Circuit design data
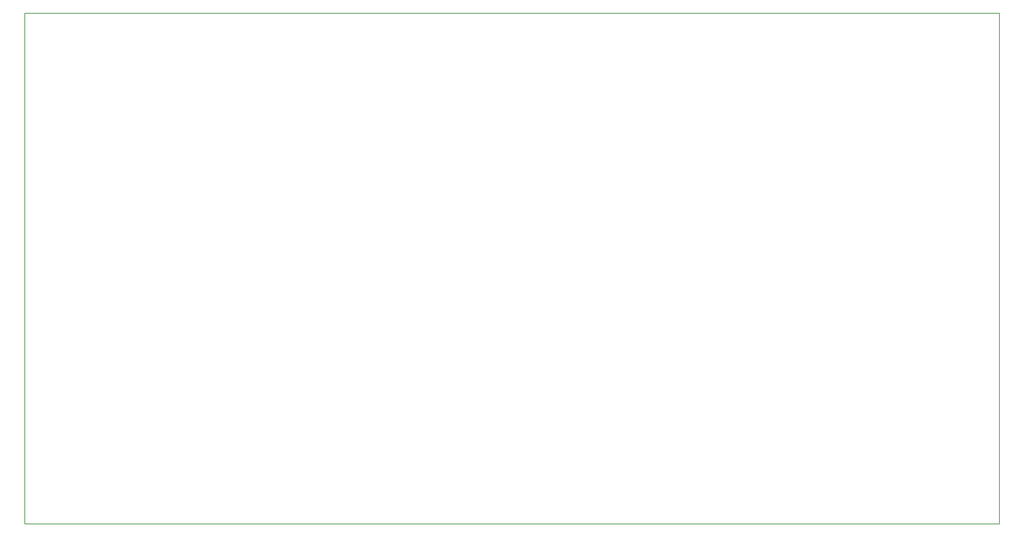
<source format=gko>
%FSLAX24Y24*%
%MOIN*%
G70*
G01*
G75*
G04 Layer_Color=16711935*
%ADD10R,0.1299X0.0787*%
%ADD11O,0.0217X0.0689*%
%ADD12O,0.0689X0.0217*%
%ADD13R,0.0354X0.0354*%
%ADD14C,0.0394*%
%ADD15R,0.2264X0.2559*%
%ADD16R,0.0492X0.1201*%
%ADD17O,0.0236X0.0866*%
%ADD18R,0.0335X0.0335*%
%ADD19R,0.0394X0.0394*%
%ADD20R,0.0630X0.1181*%
%ADD21R,0.0787X0.2362*%
%ADD22R,0.0630X0.0236*%
%ADD23R,0.0472X0.1378*%
%ADD24R,0.0866X0.0925*%
%ADD25R,0.0610X0.0925*%
%ADD26R,0.0335X0.0669*%
%ADD27R,0.2185X0.2559*%
%ADD28R,0.0236X0.0866*%
%ADD29C,0.0150*%
%ADD30C,0.0500*%
%ADD31C,0.0200*%
%ADD32C,0.0300*%
%ADD33C,0.0250*%
%ADD34C,0.0100*%
%ADD35C,0.0630*%
%ADD36C,0.0591*%
%ADD37C,0.0591*%
%ADD38R,0.0591X0.0591*%
%ADD39P,0.2706X8X22.5*%
%ADD40C,0.1161*%
%ADD41R,0.0591X0.0591*%
%ADD42C,0.0500*%
%ADD43C,0.0394*%
%ADD44C,0.0098*%
%ADD45C,0.0236*%
%ADD46C,0.0079*%
%ADD47R,0.1379X0.0867*%
%ADD48O,0.0297X0.0769*%
%ADD49O,0.0769X0.0297*%
%ADD50R,0.0434X0.0434*%
%ADD51C,0.1181*%
%ADD52R,0.2344X0.2639*%
%ADD53R,0.0572X0.1281*%
%ADD54O,0.0316X0.0946*%
%ADD55C,0.0984*%
%ADD56R,0.0415X0.0415*%
%ADD57R,0.0474X0.0474*%
%ADD58R,0.0710X0.1261*%
%ADD59R,0.0867X0.2442*%
%ADD60R,0.0710X0.0316*%
%ADD61R,0.0552X0.1458*%
%ADD62R,0.0946X0.1005*%
%ADD63R,0.0690X0.1005*%
%ADD64R,0.0415X0.0749*%
%ADD65R,0.2265X0.2639*%
%ADD66R,0.0316X0.0946*%
%ADD67C,0.0710*%
%ADD68C,0.0671*%
%ADD69C,0.0671*%
%ADD70R,0.0671X0.0671*%
%ADD71P,0.2793X8X22.5*%
%ADD72C,0.1241*%
%ADD73R,0.0671X0.0671*%
%ADD74C,0.0580*%
%ADD75C,0.1181*%
D34*
X178910Y7300D02*
Y78400D01*
X43400Y7300D02*
X178910D01*
X43400Y78400D02*
X178910D01*
X43400Y7300D02*
Y78400D01*
M02*

</source>
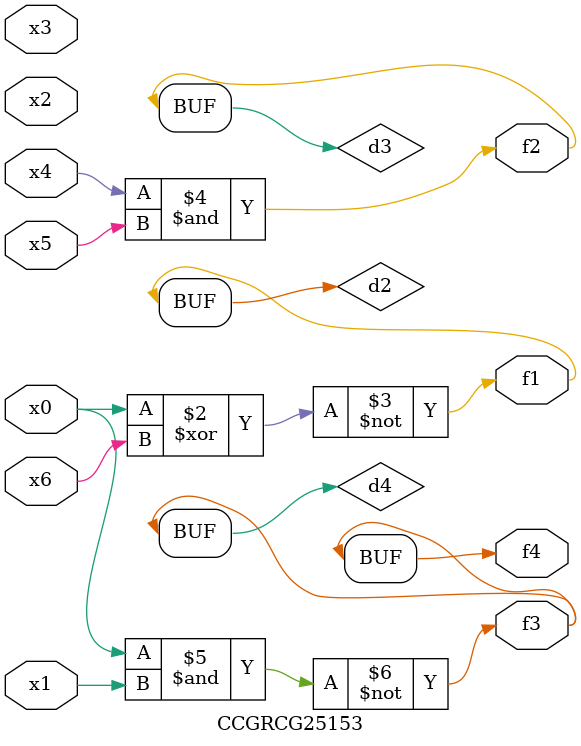
<source format=v>
module CCGRCG25153(
	input x0, x1, x2, x3, x4, x5, x6,
	output f1, f2, f3, f4
);

	wire d1, d2, d3, d4;

	nor (d1, x0);
	xnor (d2, x0, x6);
	and (d3, x4, x5);
	nand (d4, x0, x1);
	assign f1 = d2;
	assign f2 = d3;
	assign f3 = d4;
	assign f4 = d4;
endmodule

</source>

## What you will do:
Transcribe all the entries precisely. Do not include any picture.

## Written reply:
<source format=gko>
%FSLAX24Y24*%
%MOIN*%
G70*
G01*
G75*
G04 Layer_Color=16711935*
%ADD10R,0.1299X0.0787*%
%ADD11O,0.0217X0.0689*%
%ADD12O,0.0689X0.0217*%
%ADD13R,0.0354X0.0354*%
%ADD14C,0.0394*%
%ADD15R,0.2264X0.2559*%
%ADD16R,0.0492X0.1201*%
%ADD17O,0.0236X0.0866*%
%ADD18R,0.0335X0.0335*%
%ADD19R,0.0394X0.0394*%
%ADD20R,0.0630X0.1181*%
%ADD21R,0.0787X0.2362*%
%ADD22R,0.0630X0.0236*%
%ADD23R,0.0472X0.1378*%
%ADD24R,0.0866X0.0925*%
%ADD25R,0.0610X0.0925*%
%ADD26R,0.0335X0.0669*%
%ADD27R,0.2185X0.2559*%
%ADD28R,0.0236X0.0866*%
%ADD29C,0.0150*%
%ADD30C,0.0500*%
%ADD31C,0.0200*%
%ADD32C,0.0300*%
%ADD33C,0.0250*%
%ADD34C,0.0100*%
%ADD35C,0.0630*%
%ADD36C,0.0591*%
%ADD37C,0.0591*%
%ADD38R,0.0591X0.0591*%
%ADD39P,0.2706X8X22.5*%
%ADD40C,0.1161*%
%ADD41R,0.0591X0.0591*%
%ADD42C,0.0500*%
%ADD43C,0.0394*%
%ADD44C,0.0098*%
%ADD45C,0.0236*%
%ADD46C,0.0079*%
%ADD47R,0.1379X0.0867*%
%ADD48O,0.0297X0.0769*%
%ADD49O,0.0769X0.0297*%
%ADD50R,0.0434X0.0434*%
%ADD51C,0.1181*%
%ADD52R,0.2344X0.2639*%
%ADD53R,0.0572X0.1281*%
%ADD54O,0.0316X0.0946*%
%ADD55C,0.0984*%
%ADD56R,0.0415X0.0415*%
%ADD57R,0.0474X0.0474*%
%ADD58R,0.0710X0.1261*%
%ADD59R,0.0867X0.2442*%
%ADD60R,0.0710X0.0316*%
%ADD61R,0.0552X0.1458*%
%ADD62R,0.0946X0.1005*%
%ADD63R,0.0690X0.1005*%
%ADD64R,0.0415X0.0749*%
%ADD65R,0.2265X0.2639*%
%ADD66R,0.0316X0.0946*%
%ADD67C,0.0710*%
%ADD68C,0.0671*%
%ADD69C,0.0671*%
%ADD70R,0.0671X0.0671*%
%ADD71P,0.2793X8X22.5*%
%ADD72C,0.1241*%
%ADD73R,0.0671X0.0671*%
%ADD74C,0.0580*%
%ADD75C,0.1181*%
D34*
X178910Y7300D02*
Y78400D01*
X43400Y7300D02*
X178910D01*
X43400Y78400D02*
X178910D01*
X43400Y7300D02*
Y78400D01*
M02*

</source>
<source format=v>
module CCGRCG25153(
	input x0, x1, x2, x3, x4, x5, x6,
	output f1, f2, f3, f4
);

	wire d1, d2, d3, d4;

	nor (d1, x0);
	xnor (d2, x0, x6);
	and (d3, x4, x5);
	nand (d4, x0, x1);
	assign f1 = d2;
	assign f2 = d3;
	assign f3 = d4;
	assign f4 = d4;
endmodule

</source>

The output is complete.